遍界とは、全宇宙のことをさし、不曾蔵は隠していないという意味です。
この禅語は、全宇宙、つまり「世の中は何も隠してはいない」という意味になります。
世の中に存在するもの全て、太陽も、月も、川も、山も、全てあるがままの状態で存在しており、そこに何も隠し事など存在しません。
世の中で起こることも全て、真実は本来、隠れてはいないのです。
真実が見えなくなってしまっているのは、あらゆるものにとらわれてしまった私たちの心に原因があり、本来の真実が見えなくなってしまうのです。
世の中は非常にシンプルであるにも関わらず、私たち人間一人一人のこだわりや偏った心が複雑に絡み合い、相手を疑ったり、物事を信用できなくなったりと、本質を見失ってしまうのです。
何が正しくて、何が正しくないのか?自分の偏りやこだわりで曇ってしまった心を晴らすことができれば、自然と真実は見えるようになっていきます。
他人の話だけを鵜呑みにせず、自分で、物事の本質を見て、感じて、見極める必要があります。
他人から聞いた話だけで、人や物のイメージを変えてしまった経験はありませんか?
「あの人は冷たい人」と聞けばあの人は冷たい人なんだといった認識をしてしまう。
これも偏りが原因です。真実を見失ってしまったがゆえに起こる現象です。
本人に会って話をしたわけでもなく、本人のことを何も知っているわけでもない。ただそう人に聞いただけ。
ある時本人と関わる機会があり話をしてみたところ、聞いていた人と、自分がイメージしていた人とは全然違った。
よくある話ですが、その人は今まで真実が見えていなかったということが、良くわかると思います。
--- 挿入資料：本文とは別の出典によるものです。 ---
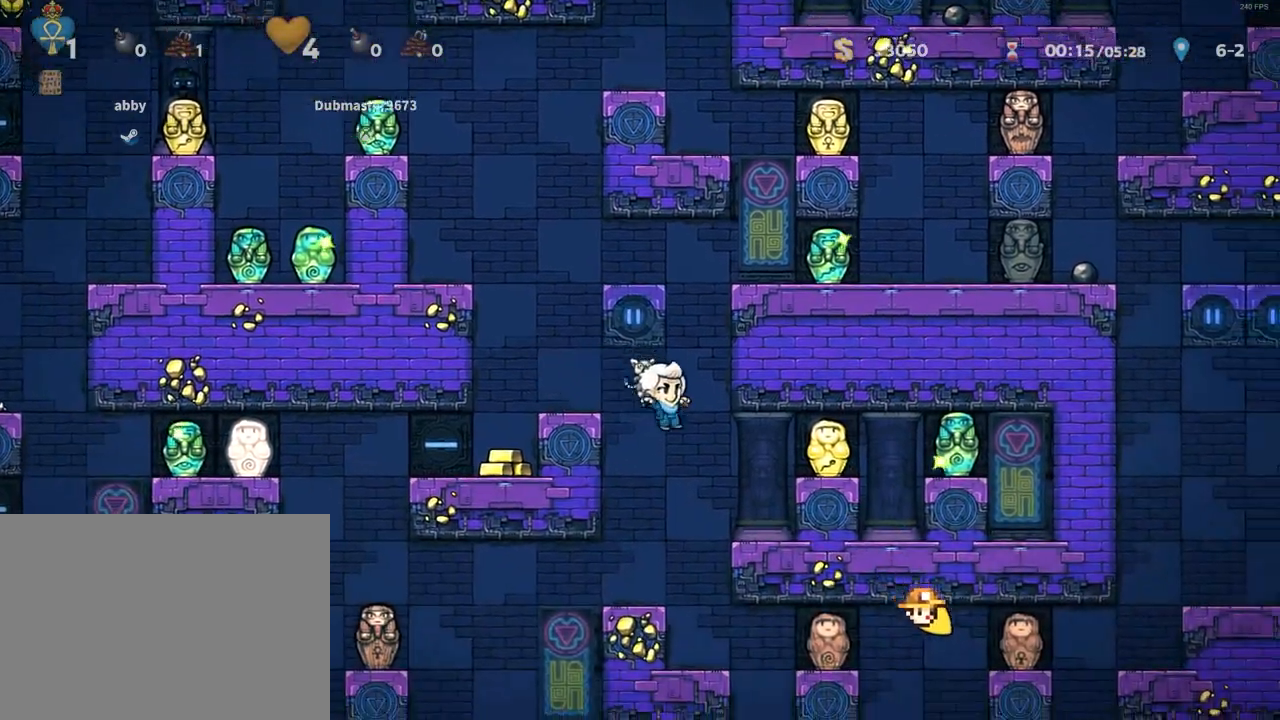
{"keys": ["right", "run"], "events": [[183, "left", "down"], [233, "right", "up"], [267, "left", "up"], [467, "right", "down"], [500, "run", "down"]]}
何ごとにもとらわれず、物事を見ることができれば、真実など簡単に見えてくるもの。
そこに疑いや、余計な憶測などを持ってしまうから、分からなくなる。
「遍界不曾蔵」全てはあるがままであり、そこに何も隠し事はない。
もっとシンプルに、自分が感じたままを信じていけば、これから先、真実を見失うことはなくなるでしょう。